For the Bruins, the Stanley Cup Finals were about playing their game no matter what shenanigans the other team pulled. Solid team defense. Thomas making saves when that defense broke down. Shut down penalty killing (the Bruins ended up with more shorthanded goals (2) than the Canucks had power-play goals (1)). Toughness. Team depth. (How about that fourth-line in Game 7) Opportunistic goal scoring. It was about treating Mark Recchi to the perfect retirement, making sure Nathan Horton's and not Aaron Rome's name was on the Cup, and rewarding one of the greatest goalie seasons with a sip from the cup.

Looking forward for Vancouver: Vancouver has a lot of questions to answer, a lot of character questions. Even their fans, who might disagree with my interpretations of certain actions, will wonder where were the Sedin twins went, what happened to the power-play, and will Luongo recover from a very shaky performance? The only real character demonstrated in a Canucks jersey was done by the fans in the Rogers Arena who stayed through, stood during, and cheered for the awards ceremony. I'm not sure the Garden faithful would have done that if Game 6 had turned out differently. The Canucks have a very talented team, but in some ways, they embarrassed themselves in the finals.

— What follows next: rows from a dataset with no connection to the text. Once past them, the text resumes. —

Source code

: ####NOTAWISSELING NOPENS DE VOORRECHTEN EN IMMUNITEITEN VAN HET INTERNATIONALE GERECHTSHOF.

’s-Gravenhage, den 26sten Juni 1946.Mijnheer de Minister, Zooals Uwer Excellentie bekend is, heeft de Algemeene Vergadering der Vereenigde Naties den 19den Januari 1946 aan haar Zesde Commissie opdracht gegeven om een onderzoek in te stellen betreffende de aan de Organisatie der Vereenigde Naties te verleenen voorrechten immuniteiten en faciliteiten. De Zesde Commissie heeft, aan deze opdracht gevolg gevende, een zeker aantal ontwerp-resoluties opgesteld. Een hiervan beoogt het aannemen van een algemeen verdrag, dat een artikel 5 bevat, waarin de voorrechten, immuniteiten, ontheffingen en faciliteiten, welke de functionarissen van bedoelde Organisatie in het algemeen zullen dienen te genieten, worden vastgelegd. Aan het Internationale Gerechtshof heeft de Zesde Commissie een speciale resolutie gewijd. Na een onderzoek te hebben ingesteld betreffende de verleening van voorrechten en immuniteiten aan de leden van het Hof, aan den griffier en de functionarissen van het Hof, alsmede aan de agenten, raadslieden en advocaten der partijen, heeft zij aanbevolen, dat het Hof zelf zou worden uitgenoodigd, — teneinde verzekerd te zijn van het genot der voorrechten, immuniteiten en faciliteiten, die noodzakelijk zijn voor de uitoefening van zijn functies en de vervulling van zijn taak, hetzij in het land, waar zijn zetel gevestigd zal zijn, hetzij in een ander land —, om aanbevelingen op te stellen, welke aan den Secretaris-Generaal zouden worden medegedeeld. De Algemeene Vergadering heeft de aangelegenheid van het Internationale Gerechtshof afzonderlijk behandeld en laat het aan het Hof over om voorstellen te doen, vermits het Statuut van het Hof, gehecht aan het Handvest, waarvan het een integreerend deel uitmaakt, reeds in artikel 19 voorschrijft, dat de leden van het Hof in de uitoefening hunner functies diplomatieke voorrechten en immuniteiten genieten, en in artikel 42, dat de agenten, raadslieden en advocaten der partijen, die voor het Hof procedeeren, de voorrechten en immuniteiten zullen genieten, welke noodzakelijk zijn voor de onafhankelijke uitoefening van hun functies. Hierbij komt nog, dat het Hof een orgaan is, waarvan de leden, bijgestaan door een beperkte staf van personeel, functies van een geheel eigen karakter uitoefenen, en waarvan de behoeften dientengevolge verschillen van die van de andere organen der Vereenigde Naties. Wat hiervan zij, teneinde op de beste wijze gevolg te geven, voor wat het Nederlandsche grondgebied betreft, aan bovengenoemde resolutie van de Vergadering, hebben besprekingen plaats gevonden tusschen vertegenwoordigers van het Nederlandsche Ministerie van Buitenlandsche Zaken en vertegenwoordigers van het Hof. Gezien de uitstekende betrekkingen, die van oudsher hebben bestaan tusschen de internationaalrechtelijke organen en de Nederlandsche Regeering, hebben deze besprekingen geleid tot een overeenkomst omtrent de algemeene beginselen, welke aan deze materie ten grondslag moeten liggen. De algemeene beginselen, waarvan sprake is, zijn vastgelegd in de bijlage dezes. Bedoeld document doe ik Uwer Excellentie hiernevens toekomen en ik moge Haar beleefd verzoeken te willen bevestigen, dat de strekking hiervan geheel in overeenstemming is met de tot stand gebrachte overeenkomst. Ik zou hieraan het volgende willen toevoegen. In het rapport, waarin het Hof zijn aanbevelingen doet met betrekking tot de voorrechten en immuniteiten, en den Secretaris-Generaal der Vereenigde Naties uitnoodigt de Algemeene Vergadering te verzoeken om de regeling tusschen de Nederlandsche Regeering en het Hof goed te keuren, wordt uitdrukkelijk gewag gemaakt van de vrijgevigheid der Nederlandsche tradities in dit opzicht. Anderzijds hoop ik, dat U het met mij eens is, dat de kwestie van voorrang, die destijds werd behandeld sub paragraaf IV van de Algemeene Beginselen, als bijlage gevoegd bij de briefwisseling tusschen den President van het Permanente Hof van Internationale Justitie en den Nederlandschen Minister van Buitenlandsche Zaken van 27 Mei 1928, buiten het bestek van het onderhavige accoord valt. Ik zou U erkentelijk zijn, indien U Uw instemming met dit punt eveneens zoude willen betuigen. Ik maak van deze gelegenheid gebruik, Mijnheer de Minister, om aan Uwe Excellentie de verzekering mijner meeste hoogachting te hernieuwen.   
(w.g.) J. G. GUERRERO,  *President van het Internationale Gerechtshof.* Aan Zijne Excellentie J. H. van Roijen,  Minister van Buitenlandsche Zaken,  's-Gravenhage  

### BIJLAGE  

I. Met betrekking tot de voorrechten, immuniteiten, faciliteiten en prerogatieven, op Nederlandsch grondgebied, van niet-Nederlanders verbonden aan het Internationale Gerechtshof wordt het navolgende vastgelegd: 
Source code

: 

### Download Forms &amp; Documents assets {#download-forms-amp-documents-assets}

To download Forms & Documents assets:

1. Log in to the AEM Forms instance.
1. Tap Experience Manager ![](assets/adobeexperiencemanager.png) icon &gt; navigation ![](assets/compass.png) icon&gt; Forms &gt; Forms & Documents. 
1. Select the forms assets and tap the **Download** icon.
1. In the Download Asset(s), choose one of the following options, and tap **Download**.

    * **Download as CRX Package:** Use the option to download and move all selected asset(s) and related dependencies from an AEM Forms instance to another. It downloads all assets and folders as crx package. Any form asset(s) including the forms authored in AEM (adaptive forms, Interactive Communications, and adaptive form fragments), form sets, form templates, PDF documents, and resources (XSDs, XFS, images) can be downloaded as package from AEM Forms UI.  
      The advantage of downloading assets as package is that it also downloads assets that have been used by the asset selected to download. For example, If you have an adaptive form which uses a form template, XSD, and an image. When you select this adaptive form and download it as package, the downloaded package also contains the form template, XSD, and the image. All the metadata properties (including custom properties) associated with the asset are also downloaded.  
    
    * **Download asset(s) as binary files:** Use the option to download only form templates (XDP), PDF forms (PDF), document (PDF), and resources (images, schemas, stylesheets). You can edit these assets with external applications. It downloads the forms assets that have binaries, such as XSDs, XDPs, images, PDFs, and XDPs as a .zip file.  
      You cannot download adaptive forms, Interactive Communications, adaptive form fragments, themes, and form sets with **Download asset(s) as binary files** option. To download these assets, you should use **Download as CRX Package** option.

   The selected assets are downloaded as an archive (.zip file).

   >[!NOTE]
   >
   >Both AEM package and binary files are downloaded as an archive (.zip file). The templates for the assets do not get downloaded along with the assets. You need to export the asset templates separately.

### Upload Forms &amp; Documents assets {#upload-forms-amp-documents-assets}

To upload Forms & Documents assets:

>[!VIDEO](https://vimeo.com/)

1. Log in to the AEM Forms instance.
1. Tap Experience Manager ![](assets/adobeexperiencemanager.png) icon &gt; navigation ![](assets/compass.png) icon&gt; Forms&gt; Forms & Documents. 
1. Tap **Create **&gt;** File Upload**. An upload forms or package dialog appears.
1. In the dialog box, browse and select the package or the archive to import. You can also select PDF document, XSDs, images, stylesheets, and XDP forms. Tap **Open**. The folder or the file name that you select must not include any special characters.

Looking forward Boston: In the salary cap era, dynasties may be a thing of the past. But the Bruins core talent is young and under contract. Patrice Bergeron, (who I contend might be the most complete hockey player in the game right now) for example is only 27. And whenever Tim Thomas finally calls it quits, Tuukka Rask has already shown himself ready to be an everyday starter in the NHL. The Bruins will have some decisions to make in the off-season, but whatever happens, next year's team won't look that much different than the one that hoisted this year's cup. In some ways they could even be better; if Kampfer continues to develop he will contribute far more to the team than Kaberle did, for example. Repeating is no longer realistic, but if any team is poised to do it, it's this Boston Bruins team. Welcome to a new golden age.